Moreover, while enforcement of the Voting Rights Act is often associated with efforts to secure black voters’ rights in the Deep South, Perez offered examples of different kinds of discrimination in different parts of the country: protecting Spanish speaking citizens in Ohio and Spanish and Chinese speakers in Alameda County, CaliforniaCalifornia.
“The Civil Rights Division is determined to ensure that language barriers do not restrict access to voting,” he said. ”We have a number of other open investigations and we expect to file additional lawsuits in the near future to protect voting rights of language minorities.”
As for Section 5, Perez said it “has instilled an ethic of inclusion and opportunity that can’t be captured simply by looking at the number of overt discriminatory practices it bars after they’ve been enacted. I have heard time and again from state and local legislators that the existence of Section 5 keeps the process honest and prevents backsliding that would otherwise occur.”

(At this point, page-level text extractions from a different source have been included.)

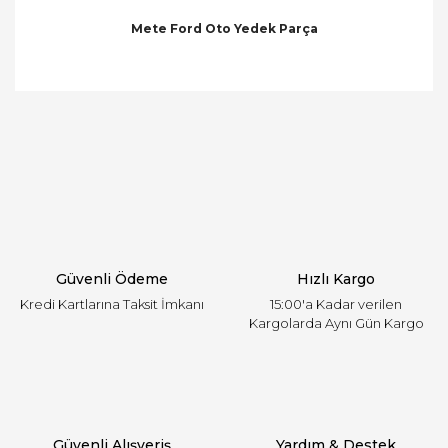
Mete Ford Oto Yedek Parça
Bu ürünün fiyat bilgisi, resim, ürün açıklamalarında
ve diğer konularda yetersiz gördüğünüz noktaları
Bu ürüne ilk yorumu siz yapın!
öneri formunu kullanarak tarafımıza iletebilirsiniz.
Görüş ve önerileriniz için teşekkür ederiz.
Yorum Yaz
Ürün resmi kalitesiz, bozuk veya görüntülenemiyor.
Ürün açıklamasında eksik bilgiler bulunuyor.
Ürün bilgilerinde hatalar bulunuyor.
Ürün fiyatı diğer sitelerden daha pahalı.
Güvenli Ödeme
Hızlı Kargo
Bu ürüne benzer farklı alternatifler olmalı.
Kredi Kartlarına Taksit İmkanı
15:00'a Kadar verilen
Kargolarda Aynı Gün Kargo
Gönder
Güvenli Alışveriş
Yardım & Destek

Nor is a jurisdiction under Section 5 condemned to remain there forever, he said, noting that a dozen jurisdictions in Texas, Georgia, California and North Carolina have been able to “bail out” of coverage by demonstrating compliance with the tenets of the Voting Rights Act.
Perez chided the administration of President George W. Bush in asserting that because of that administration’s “politicized hiring,” Attorney General Eric Holder “inherited a Civil Rights Division where the longstanding commitment to evenhanded, independent enforcement of civil rights law, including the voting rights laws, had been compromised.”
“This was wrong,” Perez said. “We enforce the Voting Rights Act. It is not the Republican Party Empowerment Act or the Democratic Party Empowerment Act, and we do a profound disservice to the nation, and to the bipartisan group of lawmakers that overwhelmingly passed the Voting Rights Act, and reauthorized it multiple times, when the Voting Rights Act is allowed to be subverted for partisan purposes.”
Perez recalled that, in March 1965, a young black civil rights leader named John Lewis was clubbed by Alabama police. Today, he is Rep. John Lewis, Democrat of Georgia. “While we’ve come a long way, there is undeniably more work to do,” Perez said. “Civil rights enforcement is a marathon relay. The baton is in our hands.”